En pleine crise économique, les sponsors n’ont pas tenu leurs promesses. Au lieu de 80 millions, le budget n’est que de 62,5 millions d’euros. Des grands projets sont inachevés. Et on se pose maintenant la question : comment développer une région déjà en défaut de paiement ? Et comment accomplir un changement structurel dans cette région immuable, où des centaines de milliers de gens sont enracinés dans l’histoire des mines ?

Aucune autre région d’Allemagne n’a été le théâtre d’une industrialisation aussi puissante. En l’espace de quelques décennies, un paysage de marécages s’était métamorphosé en gigantesque espace de production industrielle. Quelque 7 milliards de tonnes de charbon en furent extraits, jusqu’à la crise du secteur minier. Deux guerres, un miracle économique et la guerre froide, de l’acier pour les voitures, de l’acier pour les armes. Les ouvriers affluèrent, par centaines de milliers. Ainsi se développèrent des cités d’immigrés, des cités ouvrières, autour des sites industriels.

En décembre 1986, la dernière équipe est descendue. En termes d’angoisses existentielles, cette vie avait longtemps été solide, raisonnable. Pour certains, les visites guidées, les concerts et les expositions organisés sur les sites sont comme un travail de deuil.

Un grand centre de créativité

En 1986, un décret ministériel a empêché que Zollverein soit détruit. Il s’agissait désormais, grâce à un nouveau plan ambitieux, de gagner de l’argent avec ce symbole monumental du travail. On ferait donc des puits de mines ce que l’on comptait aussi faire de l’ensemble de la Ruhr : un centre de créativité. L’architecte néerlandais Rem Koolhaas proposa qu’un escalier roulant orange et lumineux conduise à l’entrée de l’espace visiteurs. Son collègue britannique Norman Foster réhabilita la chaufferie.

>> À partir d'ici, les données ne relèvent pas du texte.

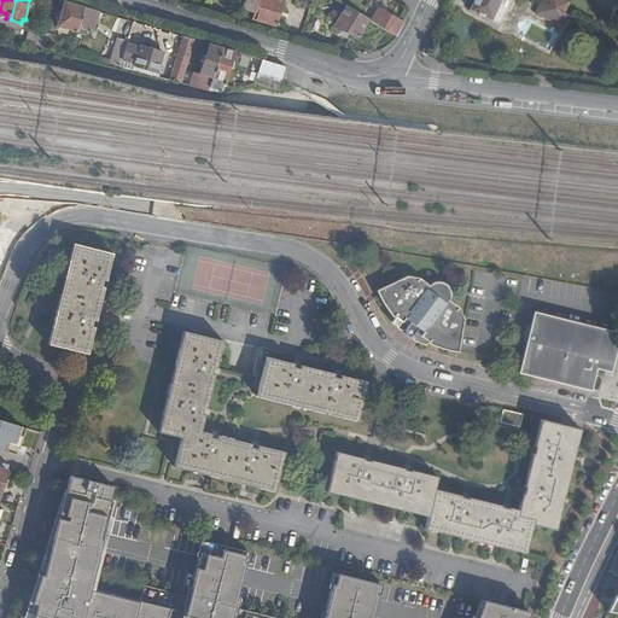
[(254,12),(257,0),(245,0),(243,9),(249,11),(254,12)]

Jusqu’à maintenant, le nombre des visiteurs augmente, près d’un millier d’emplois ont été créés. Dont un pour le fils de Joachim Seifert. Lui aussi est mineur, mais il a fait des études, il a participé à la conception des films d’animation que son père projette dans les salles de l’ancien lavoir à charbon. La famille Seifert a accompli son changement structurel. "Mon fils représente la quatrième génération à la mine", déclare son père avec fierté. Et pourtant, le site ne fait pas figure de modèle. Zollverein coûte 155 millions d’euros à l’Union européenne, au Land de Rhénanie du Nord-Westphalie et à la ville d’Essen. Difficile de rassembler plusieurs fois une telle somme.